**What you will do**
Repeat the material exactly, leaving no line out.

--

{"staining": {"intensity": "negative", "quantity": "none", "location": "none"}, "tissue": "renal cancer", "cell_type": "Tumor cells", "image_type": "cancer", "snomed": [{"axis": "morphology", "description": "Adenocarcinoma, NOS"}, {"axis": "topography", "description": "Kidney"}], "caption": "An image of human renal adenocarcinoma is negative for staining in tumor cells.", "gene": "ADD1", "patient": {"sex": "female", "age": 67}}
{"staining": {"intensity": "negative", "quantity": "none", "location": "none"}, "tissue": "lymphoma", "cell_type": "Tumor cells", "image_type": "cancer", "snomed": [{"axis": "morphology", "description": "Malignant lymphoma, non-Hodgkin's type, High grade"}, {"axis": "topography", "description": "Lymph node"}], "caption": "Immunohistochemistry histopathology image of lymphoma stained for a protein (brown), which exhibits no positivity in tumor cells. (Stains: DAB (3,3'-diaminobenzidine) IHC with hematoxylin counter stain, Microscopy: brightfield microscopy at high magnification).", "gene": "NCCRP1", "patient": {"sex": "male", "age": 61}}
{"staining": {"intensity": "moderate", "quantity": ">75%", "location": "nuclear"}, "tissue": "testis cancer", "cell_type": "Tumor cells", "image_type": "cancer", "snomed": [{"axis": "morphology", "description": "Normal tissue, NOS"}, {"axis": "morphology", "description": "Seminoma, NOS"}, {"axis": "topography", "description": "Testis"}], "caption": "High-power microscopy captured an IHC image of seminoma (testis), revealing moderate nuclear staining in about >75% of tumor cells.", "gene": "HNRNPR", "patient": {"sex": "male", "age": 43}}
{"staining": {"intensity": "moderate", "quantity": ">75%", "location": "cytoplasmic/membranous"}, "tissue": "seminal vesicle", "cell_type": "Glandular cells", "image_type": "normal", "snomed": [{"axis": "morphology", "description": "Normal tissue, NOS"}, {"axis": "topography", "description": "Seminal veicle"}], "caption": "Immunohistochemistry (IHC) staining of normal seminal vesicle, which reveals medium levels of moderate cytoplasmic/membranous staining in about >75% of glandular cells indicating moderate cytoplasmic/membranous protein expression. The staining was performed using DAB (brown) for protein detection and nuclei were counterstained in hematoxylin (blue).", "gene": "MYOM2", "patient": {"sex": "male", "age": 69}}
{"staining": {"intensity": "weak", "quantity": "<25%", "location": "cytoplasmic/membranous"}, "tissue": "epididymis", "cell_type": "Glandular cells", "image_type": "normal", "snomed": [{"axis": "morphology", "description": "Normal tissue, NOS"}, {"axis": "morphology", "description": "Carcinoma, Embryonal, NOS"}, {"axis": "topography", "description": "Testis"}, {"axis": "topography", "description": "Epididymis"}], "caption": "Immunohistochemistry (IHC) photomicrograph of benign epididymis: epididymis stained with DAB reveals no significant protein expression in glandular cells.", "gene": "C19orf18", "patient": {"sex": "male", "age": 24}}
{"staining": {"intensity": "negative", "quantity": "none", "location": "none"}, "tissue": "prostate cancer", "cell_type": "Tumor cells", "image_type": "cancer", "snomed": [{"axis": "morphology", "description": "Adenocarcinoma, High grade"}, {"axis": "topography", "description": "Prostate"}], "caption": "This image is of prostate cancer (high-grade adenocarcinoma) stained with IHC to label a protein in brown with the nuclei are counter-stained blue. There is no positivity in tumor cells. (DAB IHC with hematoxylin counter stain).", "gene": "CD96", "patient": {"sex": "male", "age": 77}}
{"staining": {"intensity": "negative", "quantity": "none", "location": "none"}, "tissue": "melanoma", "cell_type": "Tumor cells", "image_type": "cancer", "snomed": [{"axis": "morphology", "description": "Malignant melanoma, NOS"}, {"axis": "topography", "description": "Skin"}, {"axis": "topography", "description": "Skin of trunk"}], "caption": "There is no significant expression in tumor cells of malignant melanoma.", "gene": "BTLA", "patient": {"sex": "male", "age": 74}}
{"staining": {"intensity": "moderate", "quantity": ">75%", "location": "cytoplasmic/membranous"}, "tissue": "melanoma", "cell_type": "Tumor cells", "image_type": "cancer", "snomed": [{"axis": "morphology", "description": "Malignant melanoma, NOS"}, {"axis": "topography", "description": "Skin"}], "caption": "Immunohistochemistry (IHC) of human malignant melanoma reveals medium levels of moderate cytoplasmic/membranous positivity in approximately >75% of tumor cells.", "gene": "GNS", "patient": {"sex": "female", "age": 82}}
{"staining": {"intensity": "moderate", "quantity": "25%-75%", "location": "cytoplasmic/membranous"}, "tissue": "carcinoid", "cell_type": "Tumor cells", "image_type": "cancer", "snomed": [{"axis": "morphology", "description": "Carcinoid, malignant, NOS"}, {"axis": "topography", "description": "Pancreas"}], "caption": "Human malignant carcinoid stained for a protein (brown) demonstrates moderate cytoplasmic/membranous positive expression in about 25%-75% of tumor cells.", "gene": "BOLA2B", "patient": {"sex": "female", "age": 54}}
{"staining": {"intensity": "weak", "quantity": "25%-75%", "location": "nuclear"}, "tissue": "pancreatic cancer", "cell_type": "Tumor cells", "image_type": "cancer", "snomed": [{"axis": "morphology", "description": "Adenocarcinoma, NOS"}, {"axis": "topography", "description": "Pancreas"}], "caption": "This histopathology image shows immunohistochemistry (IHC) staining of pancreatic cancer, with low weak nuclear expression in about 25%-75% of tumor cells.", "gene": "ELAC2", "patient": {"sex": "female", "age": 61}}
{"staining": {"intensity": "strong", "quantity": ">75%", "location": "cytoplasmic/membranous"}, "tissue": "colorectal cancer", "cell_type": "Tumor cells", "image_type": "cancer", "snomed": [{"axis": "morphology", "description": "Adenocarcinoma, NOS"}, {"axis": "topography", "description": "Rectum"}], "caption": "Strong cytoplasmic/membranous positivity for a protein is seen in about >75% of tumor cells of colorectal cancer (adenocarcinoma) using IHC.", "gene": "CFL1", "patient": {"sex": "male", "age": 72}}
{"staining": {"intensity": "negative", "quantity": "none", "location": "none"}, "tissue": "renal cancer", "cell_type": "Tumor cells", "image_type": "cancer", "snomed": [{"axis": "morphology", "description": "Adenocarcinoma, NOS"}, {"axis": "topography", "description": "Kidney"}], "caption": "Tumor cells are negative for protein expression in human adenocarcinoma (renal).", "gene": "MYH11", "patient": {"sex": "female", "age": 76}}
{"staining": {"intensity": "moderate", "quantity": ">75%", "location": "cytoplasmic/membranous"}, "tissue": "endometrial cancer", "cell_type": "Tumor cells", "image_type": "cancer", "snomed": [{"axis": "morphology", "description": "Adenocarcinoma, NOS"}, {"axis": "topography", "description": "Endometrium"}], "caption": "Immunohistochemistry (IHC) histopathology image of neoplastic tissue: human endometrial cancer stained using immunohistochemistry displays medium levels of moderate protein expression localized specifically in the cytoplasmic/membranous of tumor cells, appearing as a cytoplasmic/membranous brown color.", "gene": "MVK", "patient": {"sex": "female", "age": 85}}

--

**Finished exercise**
{"staining": {"intensity": "negative", "quantity": "none", "location": "none"}, "tissue": "renal cancer", "cell_type": "Tumor cells", "image_type": "cancer", "snomed": [{"axis": "morphology", "description": "Adenocarcinoma, NOS"}, {"axis": "topography", "description": "Kidney"}], "caption": "An image of human renal adenocarcinoma is negative for staining in tumor cells.", "gene": "ADD1", "patient": {"sex": "female", "age": 67}}
{"staining": {"intensity": "negative", "quantity": "none", "location": "none"}, "tissue": "lymphoma", "cell_type": "Tumor cells", "image_type": "cancer", "snomed": [{"axis": "morphology", "description": "Malignant lymphoma, non-Hodgkin's type, High grade"}, {"axis": "topography", "description": "Lymph node"}], "caption": "Immunohistochemistry histopathology image of lymphoma stained for a protein (brown), which exhibits no positivity in tumor cells. (Stains: DAB (3,3'-diaminobenzidine) IHC with hematoxylin counter stain, Microscopy: brightfield microscopy at high magnification).", "gene": "NCCRP1", "patient": {"sex": "male", "age": 61}}
{"staining": {"intensity": "moderate", "quantity": ">75%", "location": "nuclear"}, "tissue": "testis cancer", "cell_type": "Tumor cells", "image_type": "cancer", "snomed": [{"axis": "morphology", "description": "Normal tissue, NOS"}, {"axis": "morphology", "description": "Seminoma, NOS"}, {"axis": "topography", "description": "Testis"}], "caption": "High-power microscopy captured an IHC image of seminoma (testis), revealing moderate nuclear staining in about >75% of tumor cells.", "gene": "HNRNPR", "patient": {"sex": "male", "age": 43}}
{"staining": {"intensity": "moderate", "quantity": ">75%", "location": "cytoplasmic/membranous"}, "tissue": "seminal vesicle", "cell_type": "Glandular cells", "image_type": "normal", "snomed": [{"axis": "morphology", "description": "Normal tissue, NOS"}, {"axis": "topography", "description": "Seminal veicle"}], "caption": "Immunohistochemistry (IHC) staining of normal seminal vesicle, which reveals medium levels of moderate cytoplasmic/membranous staining in about >75% of glandular cells indicating moderate cytoplasmic/membranous protein expression. The staining was performed using DAB (brown) for protein detection and nuclei were counterstained in hematoxylin (blue).", "gene": "MYOM2", "patient": {"sex": "male", "age": 69}}
{"staining": {"intensity": "weak", "quantity": "<25%", "location": "cytoplasmic/membranous"}, "tissue": "epididymis", "cell_type": "Glandular cells", "image_type": "normal", "snomed": [{"axis": "morphology", "description": "Normal tissue, NOS"}, {"axis": "morphology", "description": "Carcinoma, Embryonal, NOS"}, {"axis": "topography", "description": "Testis"}, {"axis": "topography", "description": "Epididymis"}], "caption": "Immunohistochemistry (IHC) photomicrograph of benign epididymis: epididymis stained with DAB reveals no significant protein expression in glandular cells.", "gene": "C19orf18", "patient": {"sex": "male", "age": 24}}
{"staining": {"intensity": "negative", "quantity": "none", "location": "none"}, "tissue": "prostate cancer", "cell_type": "Tumor cells", "image_type": "cancer", "snomed": [{"axis": "morphology", "description": "Adenocarcinoma, High grade"}, {"axis": "topography", "description": "Prostate"}], "caption": "This image is of prostate cancer (high-grade adenocarcinoma) stained with IHC to label a protein in brown with the nuclei are counter-stained blue. There is no positivity in tumor cells. (DAB IHC with hematoxylin counter stain).", "gene": "CD96", "patient": {"sex": "male", "age": 77}}
{"staining": {"intensity": "negative", "quantity": "none", "location": "none"}, "tissue": "melanoma", "cell_type": "Tumor cells", "image_type": "cancer", "snomed": [{"axis": "morphology", "description": "Malignant melanoma, NOS"}, {"axis": "topography", "description": "Skin"}, {"axis": "topography", "description": "Skin of trunk"}], "caption": "There is no significant expression in tumor cells of malignant melanoma.", "gene": "BTLA", "patient": {"sex": "male", "age": 74}}
{"staining": {"intensity": "moderate", "quantity": ">75%", "location": "cytoplasmic/membranous"}, "tissue": "melanoma", "cell_type": "Tumor cells", "image_type": "cancer", "snomed": [{"axis": "morphology", "description": "Malignant melanoma, NOS"}, {"axis": "topography", "description": "Skin"}], "caption": "Immunohistochemistry (IHC) of human malignant melanoma reveals medium levels of moderate cytoplasmic/membranous positivity in approximately >75% of tumor cells.", "gene": "GNS", "patient": {"sex": "female", "age": 82}}
{"staining": {"intensity": "moderate", "quantity": "25%-75%", "location": "cytoplasmic/membranous"}, "tissue": "carcinoid", "cell_type": "Tumor cells", "image_type": "cancer", "snomed": [{"axis": "morphology", "description": "Carcinoid, malignant, NOS"}, {"axis": "topography", "description": "Pancreas"}], "caption": "Human malignant carcinoid stained for a protein (brown) demonstrates moderate cytoplasmic/membranous positive expression in about 25%-75% of tumor cells.", "gene": "BOLA2B", "patient": {"sex": "female", "age": 54}}
{"staining": {"intensity": "weak", "quantity": "25%-75%", "location": "nuclear"}, "tissue": "pancreatic cancer", "cell_type": "Tumor cells", "image_type": "cancer", "snomed": [{"axis": "morphology", "description": "Adenocarcinoma, NOS"}, {"axis": "topography", "description": "Pancreas"}], "caption": "This histopathology image shows immunohistochemistry (IHC) staining of pancreatic cancer, with low weak nuclear expression in about 25%-75% of tumor cells.", "gene": "ELAC2", "patient": {"sex": "female", "age": 61}}
{"staining": {"intensity": "strong", "quantity": ">75%", "location": "cytoplasmic/membranous"}, "tissue": "colorectal cancer", "cell_type": "Tumor cells", "image_type": "cancer", "snomed": [{"axis": "morphology", "description": "Adenocarcinoma, NOS"}, {"axis": "topography", "description": "Rectum"}], "caption": "Strong cytoplasmic/membranous positivity for a protein is seen in about >75% of tumor cells of colorectal cancer (adenocarcinoma) using IHC.", "gene": "CFL1", "patient": {"sex": "male", "age": 72}}
{"staining": {"intensity": "negative", "quantity": "none", "location": "none"}, "tissue": "renal cancer", "cell_type": "Tumor cells", "image_type": "cancer", "snomed": [{"axis": "morphology", "description": "Adenocarcinoma, NOS"}, {"axis": "topography", "description": "Kidney"}], "caption": "Tumor cells are negative for protein expression in human adenocarcinoma (renal).", "gene": "MYH11", "patient": {"sex": "female", "age": 76}}
{"staining": {"intensity": "moderate", "quantity": ">75%", "location": "cytoplasmic/membranous"}, "tissue": "endometrial cancer", "cell_type": "Tumor cells", "image_type": "cancer", "snomed": [{"axis": "morphology", "description": "Adenocarcinoma, NOS"}, {"axis": "topography", "description": "Endometrium"}], "caption": "Immunohistochemistry (IHC) histopathology image of neoplastic tissue: human endometrial cancer stained using immunohistochemistry displays medium levels of moderate protein expression localized specifically in the cytoplasmic/membranous of tumor cells, appearing as a cytoplasmic/membranous brown color.", "gene": "MVK", "patient": {"sex": "female", "age": 85}}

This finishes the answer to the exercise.